Return a DMS representation of the angle as a string: +-dd:mm:ss.decimal An optional sep parameter can change the : to something else (e.g. a space or nothing at all).

Note: the reverse process is effected by Angle.from_dms():

>>> angle = -(5 * degrees + 21 * arcmin + 25.2 * arcsec)
>>> dms = angle.dms()
>>> print(dms)
-05:21:25.2
>>> angle2 = Angle.from_dms(dms)
>>> print(angle2 / degrees)
-5.356999999999999
Parameters

  • sep – The token to put between the hh and mm and beteen mm and ss. This may also be a string of 2 or 3 items, e.g. ‘dm’ or ‘dms’. Or even a tuple of strings such as (‘degrees ‘, ‘minutes ‘, ‘seconds’). [default: ‘:’]

  • prec – The number of digits of precision after the decimal point. [default: None]

  • pad – Whether to pad with a leading 0 if necessary to make h 2 digits. [default: True]

  • plus_sign – Whether to use a plus sign for positive angles. [default: False]

Returns

a string of the DMS representation of the angle.

static from_hms(str)[source]

Convert a string of the form hh:mm:ss.decimal into an Angle.

There may be an initial + or - (or neither), then two digits for the hours, two for the minutes, and two for the seconds. Then there may be a decimal point followed by more digits. There may be a colon separating hh, mm, and ss, or whitespace, or nothing at all.
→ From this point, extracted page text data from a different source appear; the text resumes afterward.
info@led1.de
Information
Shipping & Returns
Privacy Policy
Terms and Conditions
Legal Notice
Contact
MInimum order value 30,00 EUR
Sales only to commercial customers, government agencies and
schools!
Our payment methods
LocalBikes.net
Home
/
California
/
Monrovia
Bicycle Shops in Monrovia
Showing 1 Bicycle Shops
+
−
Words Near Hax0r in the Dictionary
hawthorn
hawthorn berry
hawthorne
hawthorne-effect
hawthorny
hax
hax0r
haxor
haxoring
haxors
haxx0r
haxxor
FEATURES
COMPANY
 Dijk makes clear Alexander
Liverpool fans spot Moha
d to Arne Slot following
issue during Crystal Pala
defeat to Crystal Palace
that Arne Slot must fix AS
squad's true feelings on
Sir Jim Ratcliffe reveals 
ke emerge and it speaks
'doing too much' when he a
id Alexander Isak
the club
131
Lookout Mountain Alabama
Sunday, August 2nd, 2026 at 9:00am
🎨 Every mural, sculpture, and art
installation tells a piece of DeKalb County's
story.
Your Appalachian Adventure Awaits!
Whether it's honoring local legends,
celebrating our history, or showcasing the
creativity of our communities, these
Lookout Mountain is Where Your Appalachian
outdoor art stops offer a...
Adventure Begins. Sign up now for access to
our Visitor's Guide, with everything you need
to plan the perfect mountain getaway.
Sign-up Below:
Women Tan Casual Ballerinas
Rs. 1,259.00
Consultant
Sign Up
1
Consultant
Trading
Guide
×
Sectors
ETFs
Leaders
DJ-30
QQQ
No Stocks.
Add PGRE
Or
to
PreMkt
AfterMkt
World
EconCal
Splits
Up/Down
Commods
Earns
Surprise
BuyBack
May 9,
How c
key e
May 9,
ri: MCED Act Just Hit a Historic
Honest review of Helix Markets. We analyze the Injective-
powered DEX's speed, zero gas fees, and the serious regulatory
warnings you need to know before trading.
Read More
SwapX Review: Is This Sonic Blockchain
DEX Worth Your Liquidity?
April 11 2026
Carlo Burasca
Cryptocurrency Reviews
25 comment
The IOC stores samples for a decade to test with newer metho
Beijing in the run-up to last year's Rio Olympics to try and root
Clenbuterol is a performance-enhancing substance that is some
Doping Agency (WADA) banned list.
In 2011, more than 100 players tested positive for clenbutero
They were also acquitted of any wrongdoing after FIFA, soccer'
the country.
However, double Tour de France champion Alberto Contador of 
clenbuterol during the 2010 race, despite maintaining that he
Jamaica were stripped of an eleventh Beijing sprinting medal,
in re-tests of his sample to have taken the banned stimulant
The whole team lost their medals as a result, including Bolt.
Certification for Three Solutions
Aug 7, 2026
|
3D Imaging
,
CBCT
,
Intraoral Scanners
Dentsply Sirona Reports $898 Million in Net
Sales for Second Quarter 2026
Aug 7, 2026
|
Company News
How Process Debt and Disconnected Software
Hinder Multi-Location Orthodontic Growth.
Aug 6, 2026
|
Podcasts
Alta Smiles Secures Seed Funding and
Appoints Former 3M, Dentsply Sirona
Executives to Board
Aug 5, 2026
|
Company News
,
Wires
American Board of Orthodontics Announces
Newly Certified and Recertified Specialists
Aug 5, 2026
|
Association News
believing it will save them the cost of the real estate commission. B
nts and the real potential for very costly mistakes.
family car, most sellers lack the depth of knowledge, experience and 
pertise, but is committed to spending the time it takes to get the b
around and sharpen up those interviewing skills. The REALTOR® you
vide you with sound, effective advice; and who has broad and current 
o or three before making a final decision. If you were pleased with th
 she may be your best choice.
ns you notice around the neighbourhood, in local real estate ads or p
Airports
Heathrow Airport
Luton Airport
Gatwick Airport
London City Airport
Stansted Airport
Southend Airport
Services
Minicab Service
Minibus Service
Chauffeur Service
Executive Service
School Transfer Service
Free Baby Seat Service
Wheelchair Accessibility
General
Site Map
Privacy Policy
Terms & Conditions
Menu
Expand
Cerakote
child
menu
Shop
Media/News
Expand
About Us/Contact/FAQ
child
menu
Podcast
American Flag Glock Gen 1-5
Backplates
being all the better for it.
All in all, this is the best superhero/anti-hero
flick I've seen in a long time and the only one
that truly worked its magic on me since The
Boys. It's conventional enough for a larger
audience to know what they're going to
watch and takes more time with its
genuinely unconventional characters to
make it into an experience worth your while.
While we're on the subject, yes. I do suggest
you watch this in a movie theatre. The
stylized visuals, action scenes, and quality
In fact, the code will ignore any non-digits between the hours, minutes, and seconds.

Note: the reverse process is effected by Angle.hms():

>>> angle = -5.357 * hours
>>> hms = angle.hms()
>>> print(hms)
-05:21:25.2
>>> angle2 = Angle.from_hms(hms)
>>> print(angle2 / hours)
-5.356999999999999
Parameters

str – The string to parse.

Returns

the corresponding Angle instance

static from_dms(str)[source]

Convert a string of the form dd:mm:ss.decimal into an Angle.

There may be an initial + or - (or neither), then two digits for the degrees, two for the minutes, and two for the seconds. Then there may be a decimal point followed by more digits. There may be a colon separating dd, mm, and ss, or whitespace, or nothing at all. In fact, the code will ignore any non-digits between the degrees, minutes, and seconds.

Note: the reverse process is effected by Angle.dms():

>>> angle = -(5 * degrees + 21 * arcmin + 25.2 * arcsec)
>>> dms = angle.dms()
>>> print(dms)
-05:21:25.2
>>> angle2 = Angle.from_dms(dms)
>>> print(angle2 / degrees)
-5.356999999999999
Parameters

str – The string to parse.

Returns

the corresponding Angle instance

coord._Angle(theta)[source]

Equivalent to Angle(theta, coord.radians), but without the normal overhead (which isn’t much to be honest, but this is nonetheless slightly quicker).

Parameters

theta – The numerical value of the angle in radians.